Conservative MP Iain Duncan Smith has claimed that Eastern European immigrants are using the Big Issue to exploit a loophole in the tax system, allowing them to claim benefits.

Mr Duncan Smith told the Times that “people mostly from Southern and Eastern Europe have actually ended up being Big Issue sellers”, making them self-employed and therefore able to claim working tax credits.

He emphasised that this is not a new development, saying: “Romanians have been claiming [working tax credits] for some time now, regardless of when they came in”.

The Work and Pensions Secretary made the comments during a speech in Berlin, where he praised the Big Issue calling it “a brilliant idea by a brilliant individual”. However, he used it as an anecdotal example of “in-work benefit tourism”, referring to it as “an issue that needs to be dealt with”.

The Big Issue responded to the comments, blaming the situation on the government’s own policy. A spokesperson said: “If the government feels that the rules applying to in-work and out-of-work benefits need changing, then they need to look at that carefully. It is wrong to promote the idea that the Big Issue is doing anything nefarious or harmful in adding to a problem which is not of its making”.

Speaking later to Channel 4, John Bird further rubbished Duncan Smith’s claims, saying successive governments had themselves created the problem by banning Romanian immigrants from getting a job, forcing them to be self-employed.

“They destroyed what was good about immigration,” he told Channel 4, “which was that you could come in, take a local job that nobody wants to do and work your way up.

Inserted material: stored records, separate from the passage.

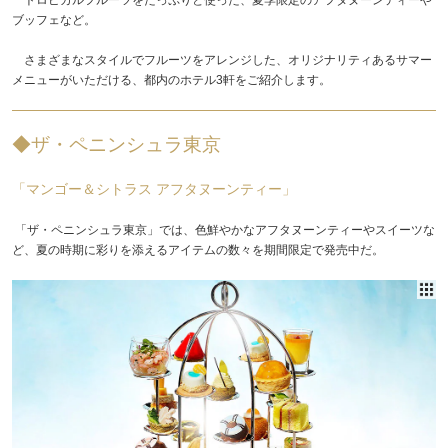
ブッフェなど。
さまざまなスタイルでフルーツをアレンジした、オリジナリティあるサマー
メニューがいただける、都内のホテル3軒をご紹介します。
◆ザ・ペニンシュラ東京
「マンゴー＆シトラス アフタヌーンティー」
「ザ・ペニンシュラ東京」では、色鮮やかなアフタヌーンティーやスイーツな
ど、夏の時期に彩りを添えるアイテムの数々を期間限定で発売中だ。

This argument is ridiculous.”

A Department of Work and Pensions spokesman said they had already taken action to close this loophole by introducing a minimum earnings threshold of £153 in March, meaning that anyone earning less cannot claim in-work benefits like tax credits.

The Big Issue says that the average weekly earnings of its vendors are currently £47.10.

The government also said the new earnings threshold would "help ensure that benefits only go to those who are genuinely working”.

Of the 3,500 vendors currently registered by the Big Issue, 25 per cent are Romanian or Roma, 66 per cent British and the remainder other nationalities.